+++ The input +++
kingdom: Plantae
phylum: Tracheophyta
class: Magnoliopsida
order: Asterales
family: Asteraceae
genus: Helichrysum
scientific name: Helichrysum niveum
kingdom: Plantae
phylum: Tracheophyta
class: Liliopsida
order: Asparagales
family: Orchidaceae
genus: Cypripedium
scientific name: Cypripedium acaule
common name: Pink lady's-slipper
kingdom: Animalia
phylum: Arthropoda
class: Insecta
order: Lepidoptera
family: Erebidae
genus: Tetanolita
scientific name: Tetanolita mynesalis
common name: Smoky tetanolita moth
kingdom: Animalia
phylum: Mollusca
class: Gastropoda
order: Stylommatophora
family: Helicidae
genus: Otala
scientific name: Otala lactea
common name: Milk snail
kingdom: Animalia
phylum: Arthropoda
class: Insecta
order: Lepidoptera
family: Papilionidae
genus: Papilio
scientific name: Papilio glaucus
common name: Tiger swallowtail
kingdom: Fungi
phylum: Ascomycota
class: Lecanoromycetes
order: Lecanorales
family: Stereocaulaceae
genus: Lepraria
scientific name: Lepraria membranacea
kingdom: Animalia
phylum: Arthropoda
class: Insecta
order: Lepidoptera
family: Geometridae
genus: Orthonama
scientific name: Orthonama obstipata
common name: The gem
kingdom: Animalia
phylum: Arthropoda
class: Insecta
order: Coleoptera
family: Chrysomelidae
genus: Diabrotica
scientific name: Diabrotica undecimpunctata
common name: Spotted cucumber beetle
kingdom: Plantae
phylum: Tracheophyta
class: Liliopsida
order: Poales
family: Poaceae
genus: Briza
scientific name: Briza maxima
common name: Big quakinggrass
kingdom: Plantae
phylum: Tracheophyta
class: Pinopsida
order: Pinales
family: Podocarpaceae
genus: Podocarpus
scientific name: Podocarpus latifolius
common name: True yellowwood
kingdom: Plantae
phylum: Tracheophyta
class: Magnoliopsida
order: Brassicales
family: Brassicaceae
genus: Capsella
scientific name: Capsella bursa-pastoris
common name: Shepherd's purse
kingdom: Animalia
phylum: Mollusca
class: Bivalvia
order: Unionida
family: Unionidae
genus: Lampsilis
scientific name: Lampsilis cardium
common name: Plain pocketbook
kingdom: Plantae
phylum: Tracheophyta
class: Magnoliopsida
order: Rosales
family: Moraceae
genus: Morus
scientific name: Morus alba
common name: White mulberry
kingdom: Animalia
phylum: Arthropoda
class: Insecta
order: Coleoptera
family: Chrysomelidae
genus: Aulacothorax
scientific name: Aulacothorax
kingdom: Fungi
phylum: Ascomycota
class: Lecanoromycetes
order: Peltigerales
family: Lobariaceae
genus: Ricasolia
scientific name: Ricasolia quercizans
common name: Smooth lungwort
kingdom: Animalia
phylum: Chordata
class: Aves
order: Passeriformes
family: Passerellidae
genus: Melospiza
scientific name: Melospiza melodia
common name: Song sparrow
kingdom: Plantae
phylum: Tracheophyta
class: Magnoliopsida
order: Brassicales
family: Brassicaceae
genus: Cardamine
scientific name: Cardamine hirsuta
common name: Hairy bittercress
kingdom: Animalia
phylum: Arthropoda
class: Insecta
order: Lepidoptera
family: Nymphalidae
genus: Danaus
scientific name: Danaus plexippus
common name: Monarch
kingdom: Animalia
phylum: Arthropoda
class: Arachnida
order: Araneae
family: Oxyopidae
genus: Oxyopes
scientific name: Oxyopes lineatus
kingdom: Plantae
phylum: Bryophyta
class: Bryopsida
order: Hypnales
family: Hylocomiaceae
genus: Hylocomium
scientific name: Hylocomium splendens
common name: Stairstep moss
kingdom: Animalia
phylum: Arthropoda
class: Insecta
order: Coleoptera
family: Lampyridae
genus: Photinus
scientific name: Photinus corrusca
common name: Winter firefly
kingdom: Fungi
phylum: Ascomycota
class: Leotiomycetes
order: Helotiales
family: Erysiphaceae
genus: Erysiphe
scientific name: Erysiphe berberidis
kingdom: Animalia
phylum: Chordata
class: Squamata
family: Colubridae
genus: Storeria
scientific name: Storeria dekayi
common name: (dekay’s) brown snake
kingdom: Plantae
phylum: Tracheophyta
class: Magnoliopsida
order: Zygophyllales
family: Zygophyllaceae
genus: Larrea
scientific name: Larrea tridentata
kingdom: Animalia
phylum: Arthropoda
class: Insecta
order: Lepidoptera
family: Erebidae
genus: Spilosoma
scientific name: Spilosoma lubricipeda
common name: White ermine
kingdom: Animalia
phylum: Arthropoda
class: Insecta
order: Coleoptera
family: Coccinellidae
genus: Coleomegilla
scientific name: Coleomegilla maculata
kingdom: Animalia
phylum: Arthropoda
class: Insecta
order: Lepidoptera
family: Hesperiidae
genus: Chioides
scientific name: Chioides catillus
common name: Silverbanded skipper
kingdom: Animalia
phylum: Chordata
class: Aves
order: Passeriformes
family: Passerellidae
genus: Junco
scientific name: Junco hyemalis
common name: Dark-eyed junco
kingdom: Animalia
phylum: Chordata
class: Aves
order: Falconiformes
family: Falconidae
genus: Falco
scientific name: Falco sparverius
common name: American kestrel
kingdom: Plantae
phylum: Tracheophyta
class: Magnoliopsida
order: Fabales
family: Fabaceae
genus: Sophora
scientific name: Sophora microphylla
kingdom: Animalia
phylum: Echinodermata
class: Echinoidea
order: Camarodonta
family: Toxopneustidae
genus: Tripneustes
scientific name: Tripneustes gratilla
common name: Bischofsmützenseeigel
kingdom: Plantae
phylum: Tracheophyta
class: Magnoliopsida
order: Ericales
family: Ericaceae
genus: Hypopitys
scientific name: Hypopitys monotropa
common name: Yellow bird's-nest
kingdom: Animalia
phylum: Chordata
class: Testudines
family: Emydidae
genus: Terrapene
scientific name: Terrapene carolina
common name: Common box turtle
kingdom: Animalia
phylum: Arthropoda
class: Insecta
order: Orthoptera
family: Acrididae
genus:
+++
Problem requirements
Write out the entries from the start through the line that contains "family: Podocarpaceae", switching "phylum" to "division" and leaving everything else as it is.

Correct result
kingdom: Plantae
division: Tracheophyta
class: Magnoliopsida
order: Asterales
family: Asteraceae
genus: Helichrysum
scientific name: Helichrysum niveum
kingdom: Plantae
division: Tracheophyta
class: Liliopsida
order: Asparagales
family: Orchidaceae
genus: Cypripedium
scientific name: Cypripedium acaule
common name: Pink lady's-slipper
kingdom: Animalia
division: Arthropoda
class: Insecta
order: Lepidoptera
family: Erebidae
genus: Tetanolita
scientific name: Tetanolita mynesalis
common name: Smoky tetanolita moth
kingdom: Animalia
division: Mollusca
class: Gastropoda
order: Stylommatophora
family: Helicidae
genus: Otala
scientific name: Otala lactea
common name: Milk snail
kingdom: Animalia
division: Arthropoda
class: Insecta
order: Lepidoptera
family: Papilionidae
genus: Papilio
scientific name: Papilio glaucus
common name: Tiger swallowtail
kingdom: Fungi
division: Ascomycota
class: Lecanoromycetes
order: Lecanorales
family: Stereocaulaceae
genus: Lepraria
scientific name: Lepraria membranacea
kingdom: Animalia
division: Arthropoda
class: Insecta
order: Lepidoptera
family: Geometridae
genus: Orthonama
scientific name: Orthonama obstipata
common name: The gem
kingdom: Animalia
division: Arthropoda
class: Insecta
order: Coleoptera
family: Chrysomelidae
genus: Diabrotica
scientific name: Diabrotica undecimpunctata
common name: Spotted cucumber beetle
kingdom: Plantae
division: Tracheophyta
class: Liliopsida
order: Poales
family: Poaceae
genus: Briza
scientific name: Briza maxima
common name: Big quakinggrass
kingdom: Plantae
division: Tracheophyta
class: Pinopsida
order: Pinales
family: Podocarpaceae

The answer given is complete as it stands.